As most of you know, I, several of us here for that matter, am a signer of Rebuild the Party. I have not written much about it here because too many people initially attributed it to me, but it is very much Patrick Ruffini’s idea. I did not want to start blogging about it and bolster an unfounded claim to it.
Now that some time has passed, let me share my thoughts indirectly on rebuilding. I’m dealing with the party indirectly in this post and will deal with it more directly later. I agree with Patrick’s ideas and gladly gave input to the document. But I think there is more to it and I want to be candid, frank, and honest with you all. In short, while we are rebuilding the party, let us not forget to rebuild the conservative movement.
One of the greatest failures of the conservative movement in the past decade was to join itself to the Republican hip. By necessity, conservatives and Republicans are linked, but they are not nor must they be the same thing.
Politicians are about politicians. Conservatives are about the advancement of freedom. There are too few politicians out there who would, when faced with the choice, put the advancement of the movement ahead of their personal advancement. Those that do put the movement ahead of themselves are often marginalized or ignored inside the party. And too often, the movement latches on to those who talk the talk, but do not walk the walk.
To a degree, this is all well and good. There are times when a politician recognizes he needs the movement and carries out the movement’s agenda. But, eventually, there will come a time or times when the politician will gladly toss the movement overboard for his own agenda. The left is getting a taste of that now with Barack Obama.
Let me stop here for a point of clarity: there are times a politician must compromise to advance an agenda. And I cast no aspersions there. Too many activists are willing to throw politicians under the bus who compromise when there would be no way forward for a conservative ideal without a necessary compromise. We should not throw stones at those people. And we should recognize that there are few litmus tests on the right to which we expect adherence.

Stated problem a: In the post on rebuilding the conservative movement, whose idea is Rebuild the Party said to be?

Input for this task:
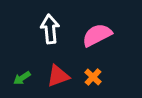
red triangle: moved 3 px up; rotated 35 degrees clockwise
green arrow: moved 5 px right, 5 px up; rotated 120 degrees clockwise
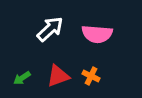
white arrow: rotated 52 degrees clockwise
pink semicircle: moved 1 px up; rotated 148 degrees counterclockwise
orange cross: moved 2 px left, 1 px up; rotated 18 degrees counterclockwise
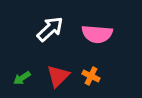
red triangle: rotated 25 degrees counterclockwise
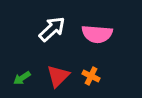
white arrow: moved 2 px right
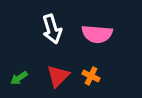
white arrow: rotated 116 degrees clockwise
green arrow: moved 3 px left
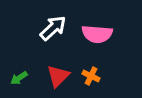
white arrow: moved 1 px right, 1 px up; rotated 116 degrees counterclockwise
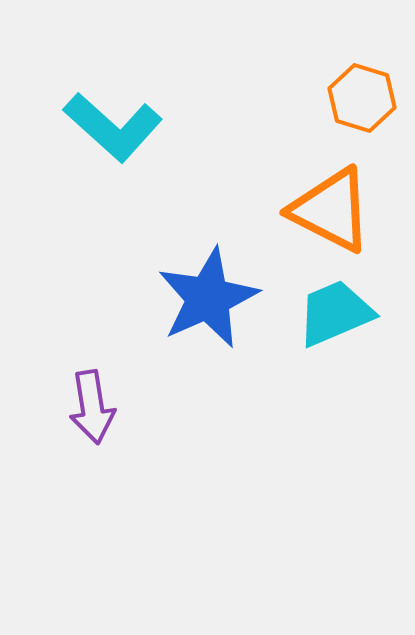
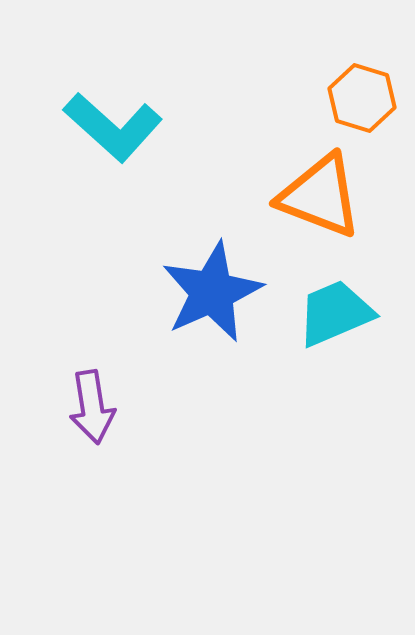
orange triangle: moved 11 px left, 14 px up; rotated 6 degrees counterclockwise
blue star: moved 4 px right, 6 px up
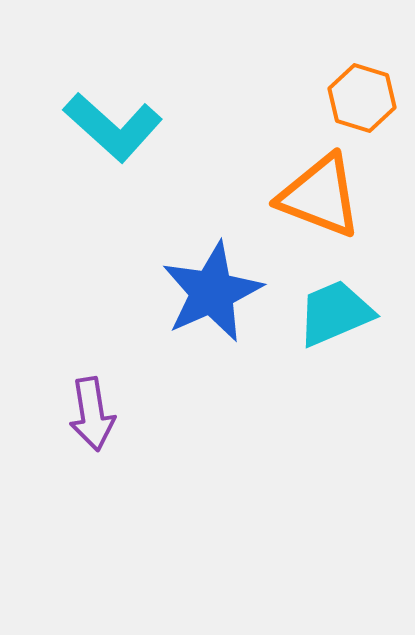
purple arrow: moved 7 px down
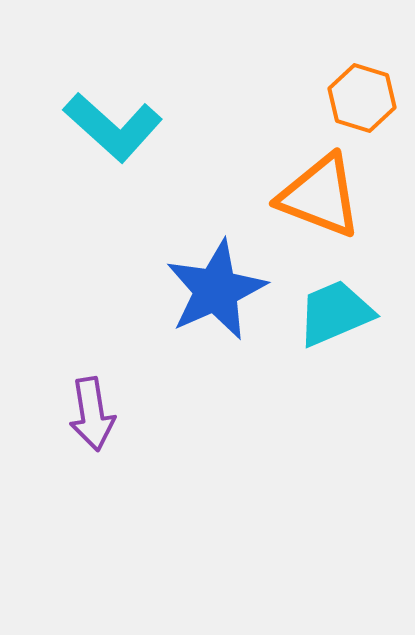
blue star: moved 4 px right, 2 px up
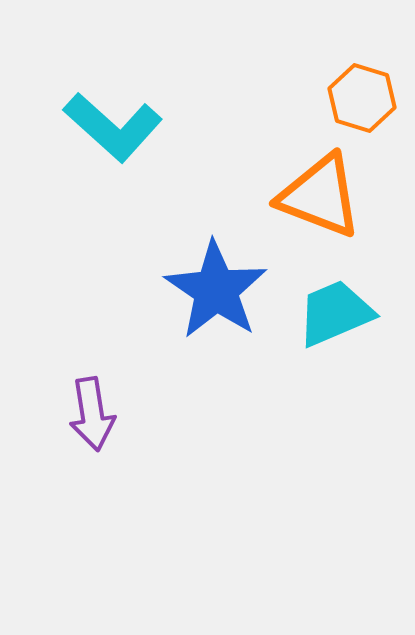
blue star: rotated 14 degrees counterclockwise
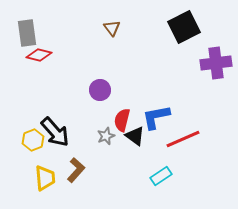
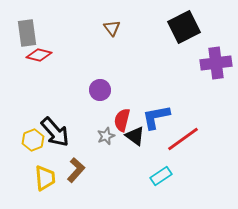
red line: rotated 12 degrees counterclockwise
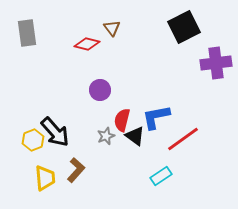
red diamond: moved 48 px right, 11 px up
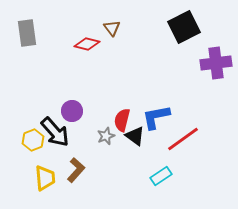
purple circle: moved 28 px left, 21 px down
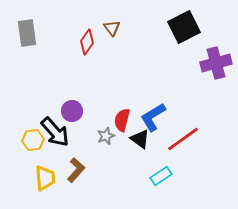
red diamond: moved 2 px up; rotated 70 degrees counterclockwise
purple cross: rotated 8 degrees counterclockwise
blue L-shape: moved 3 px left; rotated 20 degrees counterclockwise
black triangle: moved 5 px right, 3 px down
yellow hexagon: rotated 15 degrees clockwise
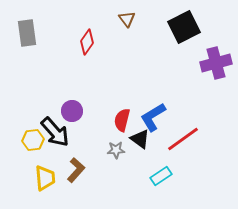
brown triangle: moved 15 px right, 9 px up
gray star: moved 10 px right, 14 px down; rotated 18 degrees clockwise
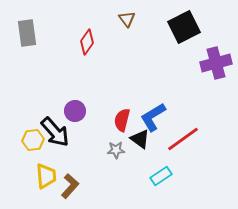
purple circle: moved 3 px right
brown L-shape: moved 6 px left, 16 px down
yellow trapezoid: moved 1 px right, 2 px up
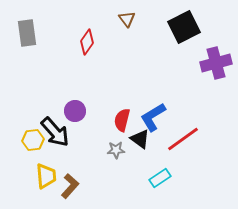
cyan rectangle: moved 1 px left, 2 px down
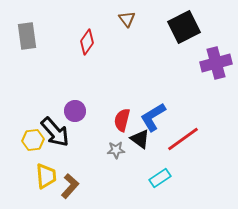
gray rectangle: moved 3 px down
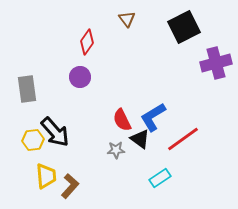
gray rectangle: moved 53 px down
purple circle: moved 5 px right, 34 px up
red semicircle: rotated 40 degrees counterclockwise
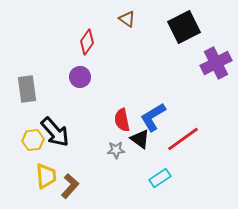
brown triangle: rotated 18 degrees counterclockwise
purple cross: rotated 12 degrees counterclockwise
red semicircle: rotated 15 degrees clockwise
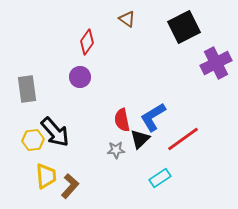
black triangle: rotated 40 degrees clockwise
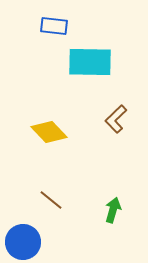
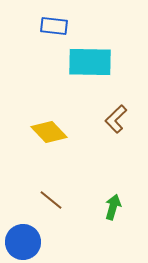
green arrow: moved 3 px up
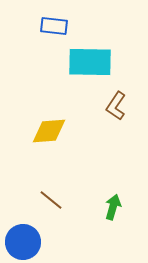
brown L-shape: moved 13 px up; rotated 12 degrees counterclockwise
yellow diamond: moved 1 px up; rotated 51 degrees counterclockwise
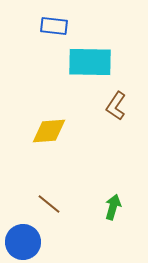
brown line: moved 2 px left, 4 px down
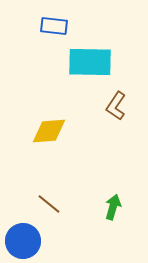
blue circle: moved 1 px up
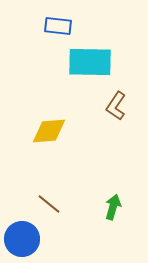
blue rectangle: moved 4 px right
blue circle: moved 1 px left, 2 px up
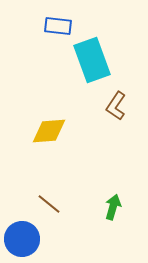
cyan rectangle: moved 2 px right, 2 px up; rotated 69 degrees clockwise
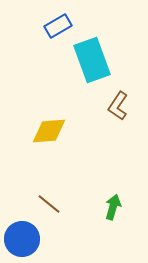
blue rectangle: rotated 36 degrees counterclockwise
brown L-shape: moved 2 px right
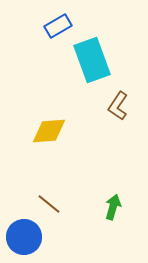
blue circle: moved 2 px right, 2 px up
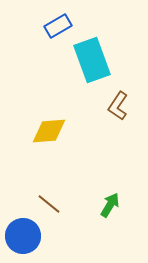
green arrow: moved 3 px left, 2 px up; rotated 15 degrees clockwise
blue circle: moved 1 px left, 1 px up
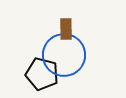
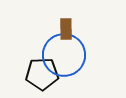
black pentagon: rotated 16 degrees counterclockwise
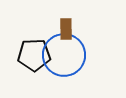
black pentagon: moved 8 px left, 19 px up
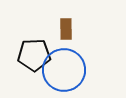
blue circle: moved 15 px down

...

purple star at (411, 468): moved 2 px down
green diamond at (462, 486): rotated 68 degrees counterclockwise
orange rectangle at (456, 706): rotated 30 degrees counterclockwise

Stated problem b: Reproduce word for word everything in the listing from the line containing "purple star at (411, 468): moved 2 px down" down to the line containing "orange rectangle at", both lines included.

Correct answer a: Patrick Ruffini's.

Correct answer b:
purple star at (411, 468): moved 2 px down
green diamond at (462, 486): rotated 68 degrees counterclockwise
orange rectangle at (456, 706): rotated 30 degrees counterclockwise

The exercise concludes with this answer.